What are some of the things people do that prevent them from transforming in the ways they want?

Self-sabotage is number one and can manifest itself in several ways such as negative internal mind chatter; convincing themselves they don’t deserve anything better than what they have now. Procrastination is another. If someone doesn’t finish the steps needed to transform then maybe they won’t “fail” at the desired transformation. Another popular one is distraction. Distractions are apparent when we allow ourselves to get distracted by a family member or friend’s needs or “drama”. We can become so caught up in supporting or managing their emergencies we have an excuse for not accomplishing our own goals or being accountable for our own personal transformation. The bottom line in any distraction or choice to self-sabotage is always some sort of fear and the one of the most useful tools in combating fear is recalling a wonderful acronym False Evidence Appearing Real. We build up all sorts of what if’s in our mind and 9 times out of 10, they do not manifest but in doing so we have even more “reasons” not to even attempt a transformation.

What are some of your best tips for making a change stick?

Begin by setting manageable incremental targets to accomplish.

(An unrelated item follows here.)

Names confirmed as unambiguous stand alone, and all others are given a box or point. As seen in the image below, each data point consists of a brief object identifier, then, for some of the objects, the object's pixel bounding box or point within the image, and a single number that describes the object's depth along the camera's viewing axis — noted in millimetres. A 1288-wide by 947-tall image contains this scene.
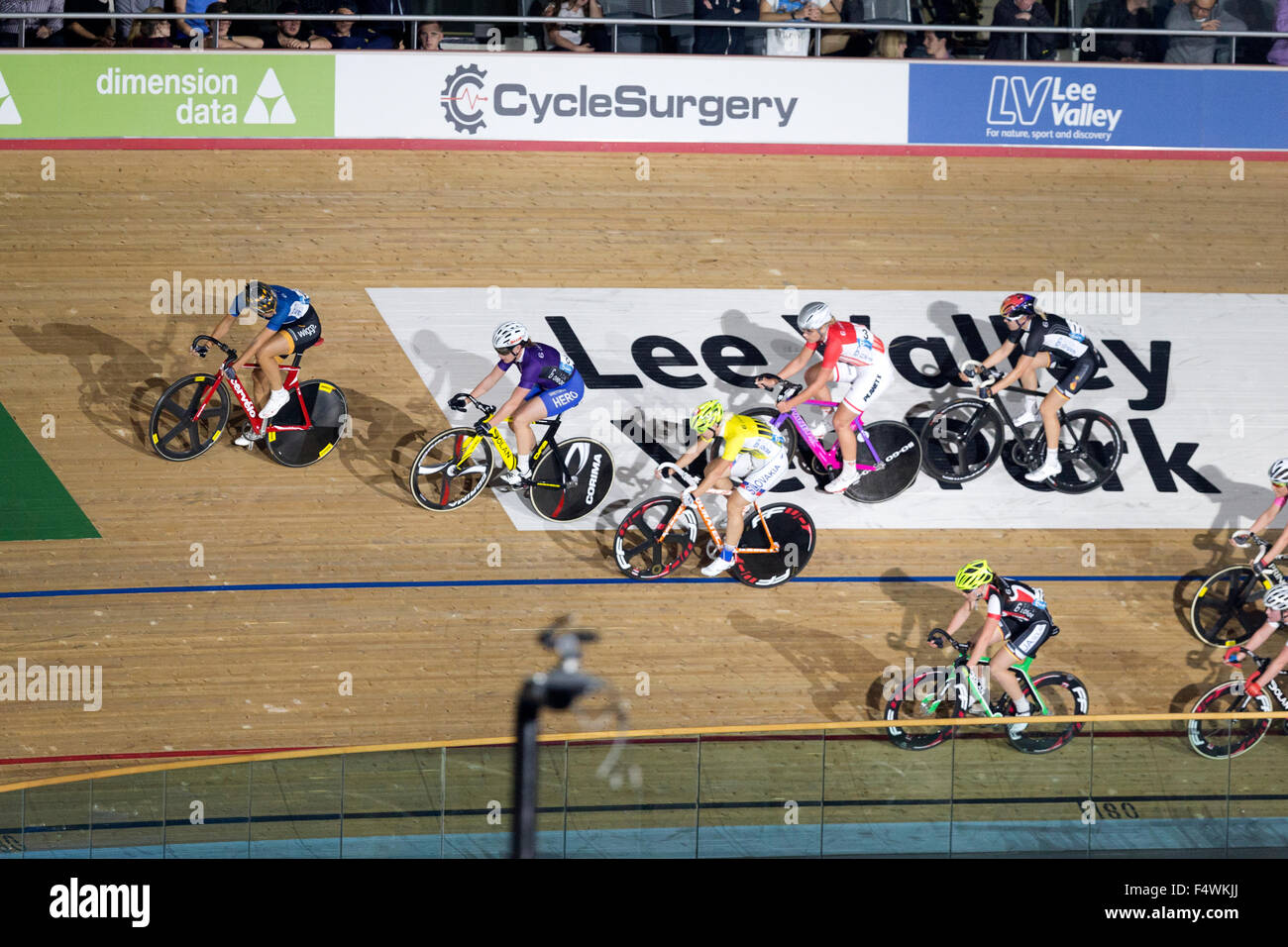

While it’s important to have the end result in mind, be sure to break down the steps needed in order to celebrate each and every time you reach a new milestone. This will continue to feed the desire so you continue, thereby reaching the end result.

It’s also important to remember the reason for the initial change. Whether we desire more joy, ease, health or prosperity, there is always a desired feeling associated with a new life direction. When the transition becomes challenging, tedious or scary,  it’s imperative to recall the reason you chose to take the leap in the first place and envision what life could be like once you have established your desired transformation. The reality is, unless you have been entirely successful as a self-motivator or self-starter in the past, most people benefit from outside support to aide them in locking in a change. Consider finding others with similar goals for the New Year to support you through any hiccups that arise. Friends, family and a good coach will help you remember the reason you began this journey in the first place and help you to stay focused and consistent as you persevere.